Depuis quelques jours, le cas de Chloé, étudiante grenobloise lourdement handicapée qui doit financer son auxiliaire de vie pour mener à bien ses études, suscite incompréhension et indignation. Pour remédier à cette situation, nous demandons une évolution du dispositif d’accompagnement des étudiants en situation de handicap.

En effet, les plans d’accompagnement prévus par les universités, qui fonctionnent généralement bien pour la majorité des étudiants en situation de handicap, ne concernent que les aides à l’apprentissage (assistant de communication, aide à la prise de note, aide au travail en bibliothèque…), non les aides humaines nécessaires à l’accomplissement d’actes de la vie quotidienne (aide pour manger, boire, aller aux toilettes…) pour lesquels les étudiants doivent faire une demande à la MDPH pour une prestation de compensation (PCH) individuelle d’aide humaine.

Or, Chloé a des besoins importants à la fois en matière d’accès aux apprentissages et de vie quotidienne.

De plus, elle est hébergée dans un logement universitaire adapté car ses besoins vont au-delà de ce que permettent les résidences universitaires du CROUS et, du fait de cet hébergement dans un établissement médico-social, elle ne peut prétendre à la PCH aide humaine.

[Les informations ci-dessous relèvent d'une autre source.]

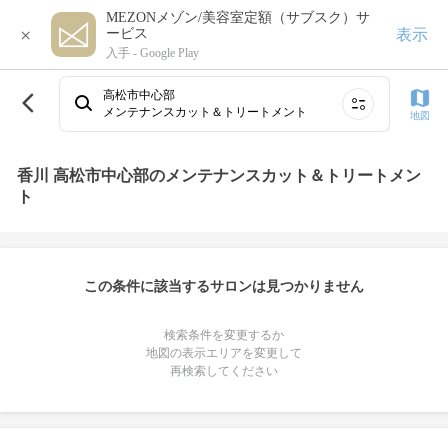
MEZONメゾン/美容室定額（サブスク）サ
×
表示
ービス
入手 -
Google Play
高松市中心部
メンテナンスカット＆トリートメント
地図
香川 高松市中心部のメンテナンスカット＆トリートメン
ト
この条件に該当するサロンは見つかりません
検索条件を変更するか
地図の表示エリアを変更して
再検索してください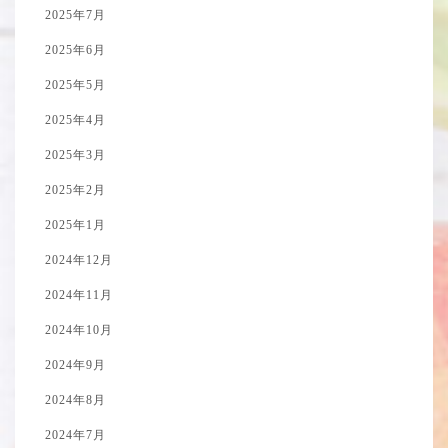
2025年7月
2025年6月
2025年5月
2025年4月
2025年3月
2025年2月
2025年1月
2024年12月
2024年11月
2024年10月
2024年9月
2024年8月
2024年7月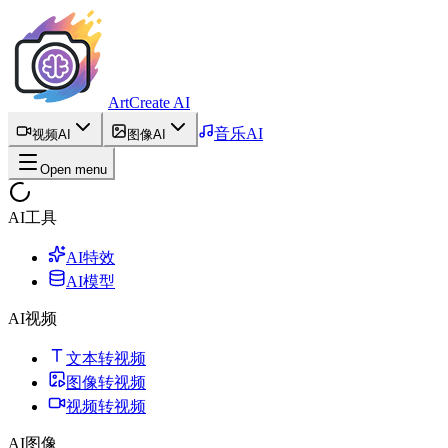
ArtCreate AI
音乐AI
视频AI
图像AI
Open menu
AI工具
AI特效
AI模型
AI视频
文本转视频
图像转视频
视频转视频
AI图像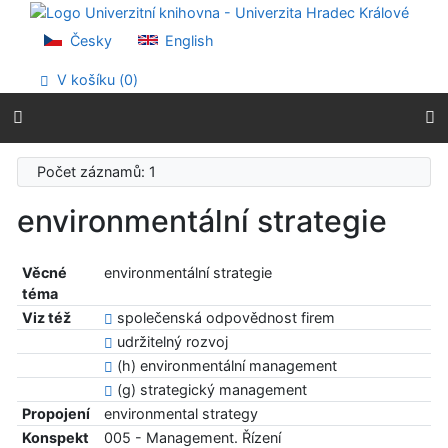
Přejít na obsah
Přejít na menu
Česky
English
Prohlášení o webové přístupnosti
V košíku (
0
)
Počet záznamů: 1
environmentální strategie
Věcné
environmentální strategie
téma
Viz též
společenská odpovědnost firem
udržitelný rozvoj
(h) environmentální management
(g) strategický management
Propojení
environmental strategy
Konspekt
005 - Management. Řízení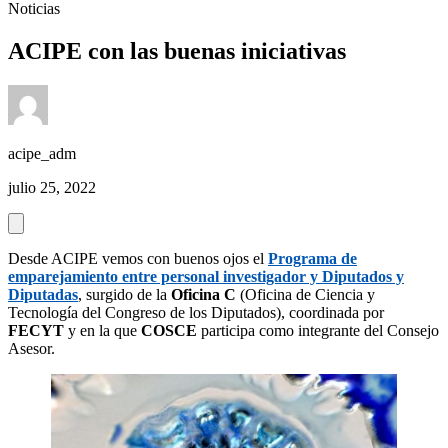
Noticias
ACIPE con las buenas iniciativas
acipe_adm
julio 25, 2022
Desde ACIPE vemos con buenos ojos el
Programa de
emparejamiento entre personal investigador y Diputados y
Diputadas
, surgido de la
Oficina C
(Oficina de Ciencia y
Tecnología del Congreso de los Diputados), coordinada por
FECYT
y en la que
COSCE
participa como integrante del Consejo
Asesor.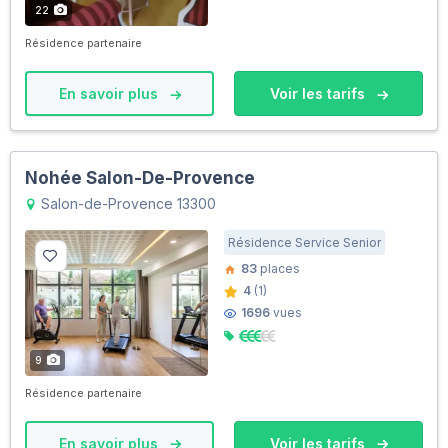
22
Résidence partenaire
En savoir plus
Voir les tarifs
Nohée Salon-De-Provence
Salon-de-Provence 13300
Résidence Service Senior
83
places
4
(1)
1696
vues
9
Résidence partenaire
En savoir plus
Voir les tarifs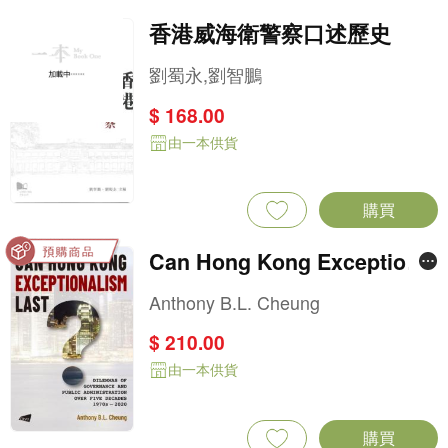
香港威海衛警察口述歷史
劉蜀永,劉智鵬
$ 168.00
由一本供貨
購買
Can Hong Kong Exceptional
ism Last?: Dilemmas of Gov
Anthony B.L. Cheung
ernance and Public Adminis
$ 210.00
tration over Five Decades, 1
由一本供貨
970s–2020
購買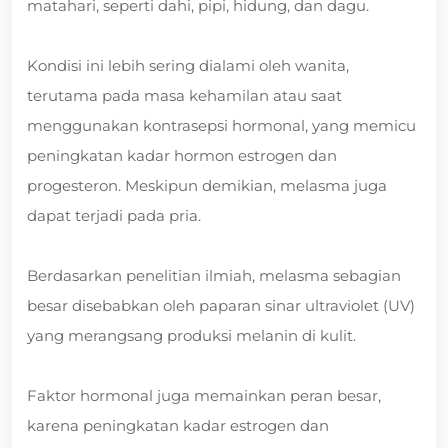
matahari, seperti dahi, pipi, hidung, dan dagu.
Kondisi ini lebih sering dialami oleh wanita,
terutama pada masa kehamilan atau saat
menggunakan kontrasepsi hormonal, yang memicu
peningkatan kadar hormon estrogen dan
progesteron. Meskipun demikian, melasma juga
dapat terjadi pada pria.
Berdasarkan penelitian ilmiah, melasma sebagian
besar disebabkan oleh paparan sinar ultraviolet (UV)
yang merangsang produksi melanin di kulit.
Faktor hormonal juga memainkan peran besar,
karena peningkatan kadar estrogen dan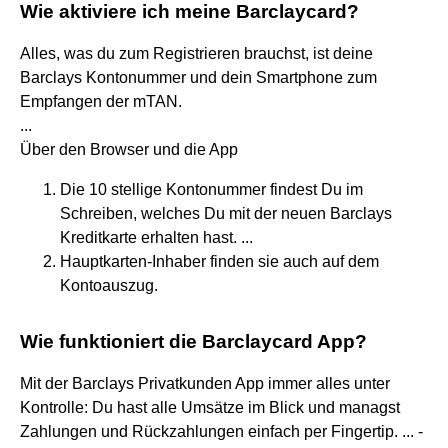
Wie aktiviere ich meine Barclaycard?
Alles, was du zum Registrieren brauchst, ist deine
Barclays Kontonummer und dein Smartphone zum
Empfangen der mTAN.
...
Über den Browser und die App
Die 10 stellige Kontonummer findest Du im
Schreiben, welches Du mit der neuen Barclays
Kreditkarte erhalten hast. ...
Hauptkarten-Inhaber finden sie auch auf dem
Kontoauszug.
Wie funktioniert die Barclaycard App?
Mit der Barclays Privatkunden App immer alles unter
Kontrolle: Du hast alle Umsätze im Blick und managst
Zahlungen und Rückzahlungen einfach per Fingertip. ... -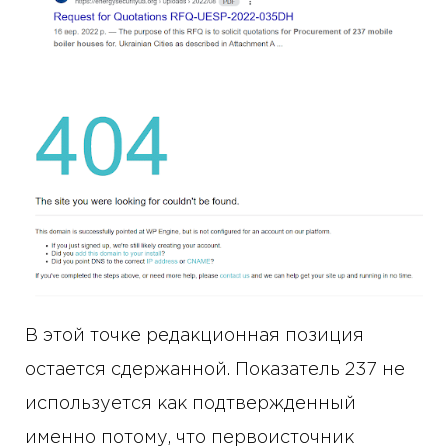
В этой точке редакционная позиция
остается сдержанной. Показатель 237 не
используется как подтвержденный
именно потому, что первоисточник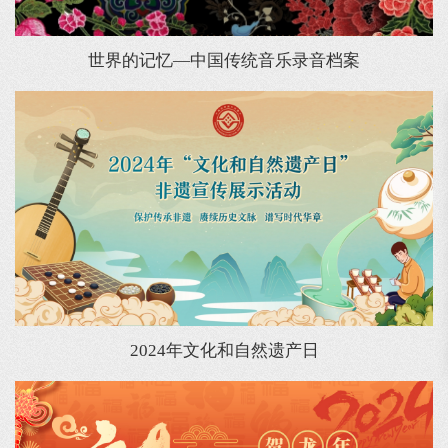
世界的记忆—中国传统音乐录音档案
2024年文化和自然遗产日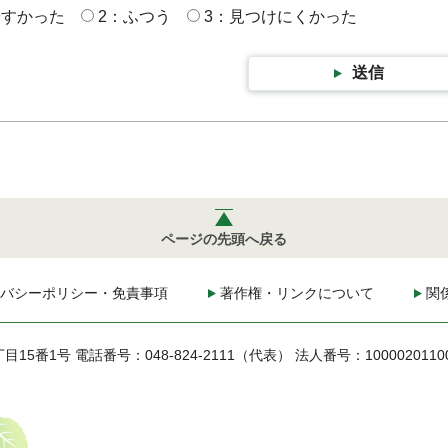
やすかった
2：ふつう
3：見つけにくかった
送信
ページの先頭へ戻る
バシーポリシー・免責事項
著作権・リンクについて
関
丁目15番1号
電話番号：048-824-2111（代表）
法人番号：1000020110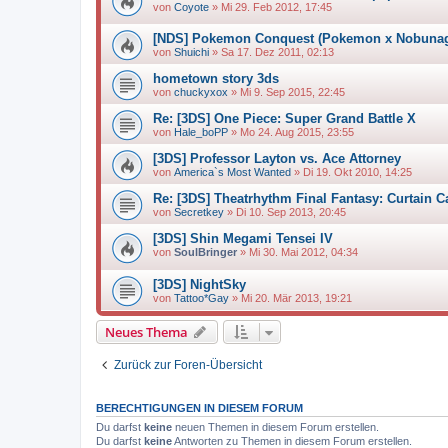
von
Coyote
»
Mi 29. Feb 2012, 17:45
[NDS] Pokemon Conquest (Pokemon x Nobunag
von
Shuichi
»
Sa 17. Dez 2011, 02:13
hometown story 3ds
von
chuckyxox
»
Mi 9. Sep 2015, 22:45
Re: [3DS] One Piece: Super Grand Battle X
von
Hale_boPP
»
Mo 24. Aug 2015, 23:55
[3DS] Professor Layton vs. Ace Attorney
von
America`s Most Wanted
»
Di 19. Okt 2010, 14:25
Re: [3DS] Theatrhythm Final Fantasy: Curtain Ca
von
Secretkey
»
Di 10. Sep 2013, 20:45
[3DS] Shin Megami Tensei IV
von
SoulBringer
»
Mi 30. Mai 2012, 04:34
[3DS] NightSky
von
Tattoo*Gay
»
Mi 20. Mär 2013, 19:21
Neues Thema
Zurück zur Foren-Übersicht
BERECHTIGUNGEN IN DIESEM FORUM
Du darfst
keine
neuen Themen in diesem Forum erstellen.
Du darfst
keine
Antworten zu Themen in diesem Forum erstellen.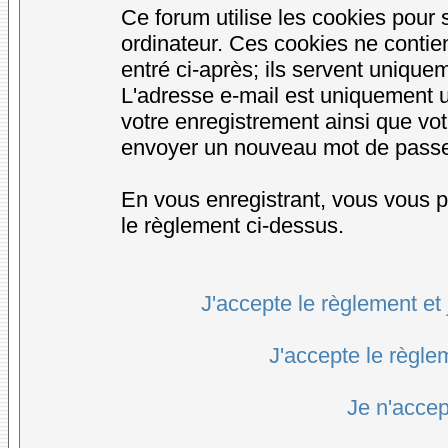
Ce forum utilise les cookies pour 
ordinateur. Ces cookies ne conti
entré ci-après; ils servent uniqueme
L'adresse e-mail est uniquement ut
votre enregistrement ainsi que vo
envoyer un nouveau mot de passe d
En vous enregistrant, vous vous po
le règlement ci-dessus.
J'accepte le règlement et 
J'accepte le règlem
Je n'accep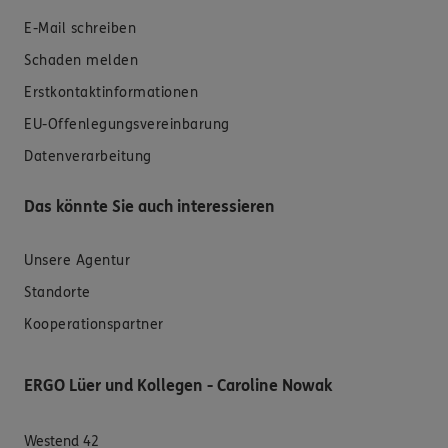
E-Mail schreiben
Schaden melden
Erstkontaktinformationen
EU-Offenlegungsvereinbarung
Datenverarbeitung
Das könnte Sie auch interessieren
Unsere Agentur
Standorte
Kooperationspartner
ERGO Lüer und Kollegen - Caroline Nowak
Westend 42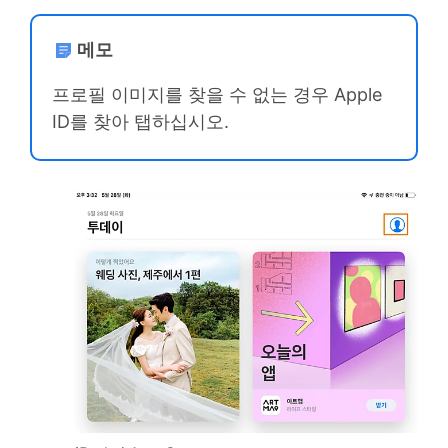
메모
프로필 이미지를 찾을 수 없는 경우 Apple
ID를 찾아 탭하십시오.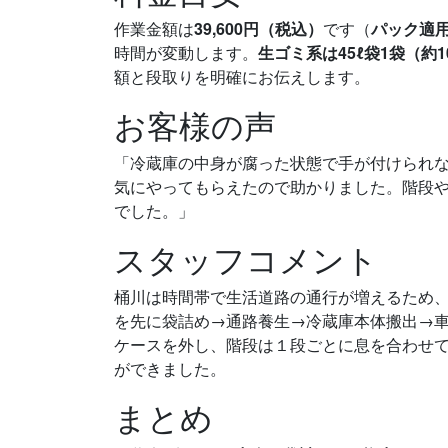
作業金額は
39,600円（税込）
です（
パック適
時間が変動します。
生ゴミ系は45ℓ袋1袋（約1
額と段取りを明確にお伝えします。
お客様の声
「冷蔵庫の中身が腐った状態で手が付けられ
気にやってもらえたので助かりました。階段
でした。」
スタッフコメント
桶川は時間帯で生活道路の通行が増えるため
を先に袋詰め→通路養生→冷蔵庫本体搬出→
ケースを外し、階段は１段ごとに息を合わせて
ができました。
まとめ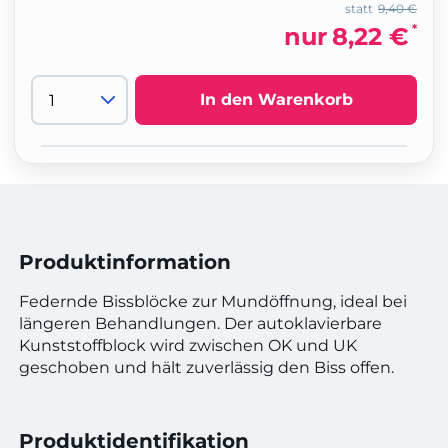
statt
9,40 €
*
nur
8,22 €
In den Warenkorb
Produktinformation
Federnde Bissblöcke zur Mundöffnung, ideal bei
längeren Behandlungen. Der autoklavierbare
Kunststoffblock wird zwischen OK und UK
geschoben und hält zuverlässig den Biss offen.
Produktidentifikation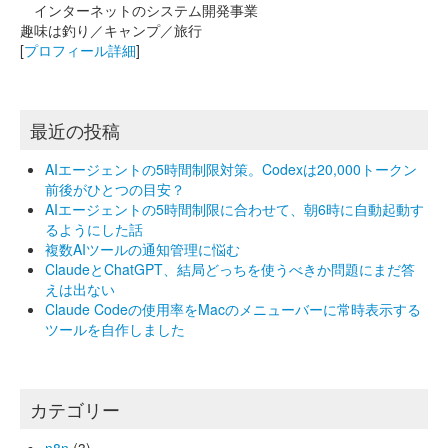
インターネットのシステム開発事業
趣味は釣り／キャンプ／旅行
[
プロフィール詳細
]
最近の投稿
AIエージェントの5時間制限対策。Codexは20,000トークン
前後がひとつの目安？
AIエージェントの5時間制限に合わせて、朝6時に自動起動す
るようにした話
複数AIツールの通知管理に悩む
ClaudeとChatGPT、結局どっちを使うべきか問題にまだ答
えは出ない
Claude Codeの使用率をMacのメニューバーに常時表示する
ツールを自作しました
カテゴリー
n8n
(3)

La complémentarité entre "aides aux apprentissages prises en charge par l’établissement d’accueil" et "aide à la vie quotidienne prise en charge au titre de la PCH" ne peut donc se faire.

Nous demandons donc une évolution du dispositif d’accompagnement dans les études supérieures pour que les besoins en aide humaine soient couverts.

Dans des situations comme celle de Chloé, il s’agit d’offrir la possibilité de déroger au cadre actuel en permettant une prestation de compensation (PCH) individuelle pour les étudiants accueillis dans un établissement médico-social et un accompagnement médico-social sur les campus.

En outre, il est nécessaire d’augmenter les moyens de financement des plans d’aide des universités qui ont stagné jusqu’à présent alors que le nombre de jeunes en situation de handicap accédant à des études supérieures à l'université est passé de 5 000 étudiants en 2005 à 35 000 actuellement. Il est impensable de penser que les universités pourront continuer à mettre en place des plans d’accompagnement répondant aux besoins à budgets constants, et déjà le problème se pose pour les besoins s’assistants de communication par exemple (interprétariat LSF…).